Chapter I. Introduction.
§ 1. Object and Character of this Book.
The peculiarity of the book now offered to the religious public by the government of the American Unitarian Association, is this—that it is an honest attempt to find and state the truth contained in the doctrines of their opponents. It is, perhaps, something new for an association established to defend certain theological opinions, and baptized with a special theological name, to publish a work intended to do justice to hostile theories. The too usual course of each sect has been, through all its organs, to attack, denounce, undervalue, and vilify the positions taken by its antagonists. This has been considered as only an honest zeal for truth. The consequence has been, that no department of literature has been so unchristian in its tone and temper as that of sectarian controversy. Political journals heap abuse on their opponents, in the interest of their party. But though more noisy than the theological partisans, they are by no means so cold, hard, [pg 002] or unrelenting. Party spirit, compared with sectarian spirit, seems rather mild.[1]
It is true that theologians do not now use in controversy the epithets which were formerly universal. We have grown more civil in our language than were our fathers. It is also true that we often meet with theological discussions conducted in a spirit of justice towards one's opponents.[2] But to say, “Fas est ab hoste doceri,” is a step as yet beyond the ability of most controversialists. To admit that your antagonist may have seen some truth not visible to yourself, and to read his work in this sense,—in order to learn, and not merely to confute,—is not yet common.
This we are about to undertake in the present treatise.
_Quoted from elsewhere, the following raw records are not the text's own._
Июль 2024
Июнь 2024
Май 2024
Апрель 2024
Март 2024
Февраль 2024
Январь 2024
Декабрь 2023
We stand in the Unitarian position, but shall endeavor to see if there be not some truths in Orthodoxy which Unitarians have not yet adequately recognized. To use the language of our motto—we come “not as deserters, but as explorers” into the camp of Orthodoxy. We are satisfied with our Unitarian position, as a stand-point from which to survey that of others. And especially are we grateful to it, since it encourages us by all its traditions, by all its ideas [pg 003] and principles, to look after as well as before—to see if there be no truth behind us which we have dropped in our hasty advance, as well as truth beyond us to which we have not yet attained.
§ 2. Progress requires that we should look back as well as forward.
Such a study as this may be undertaken in the interest of true progress, as well as that of honest inquiry. For what so frequently checks progress, causes its advocates to falter, and produces what we call a reaction towards the old doctrines, as something shallow in the reform itself? Christians have relapsed into Judaism, Protestants into Romanism, Unitarians into Orthodoxy—because something true and good in the old system had dropped out of the new, and attracted the converts back to their old home. All true progress is expressed in the saying of Jesus, “I have not come to destroy, but to fulfil.” The old system cannot pass away until all its truths are fulfilled, by being taken up into the new system in a higher form. Judaism will not pass away till it is fulfilled in Christianity—the Roman Catholic Church will not pass away till it is fulfilled in Protestantism—Orthodoxy will not pass away till it is fulfilled by Rational Christianity. Judaism continues as a standing protest, on behalf of the unity of God, against Trinitarianism.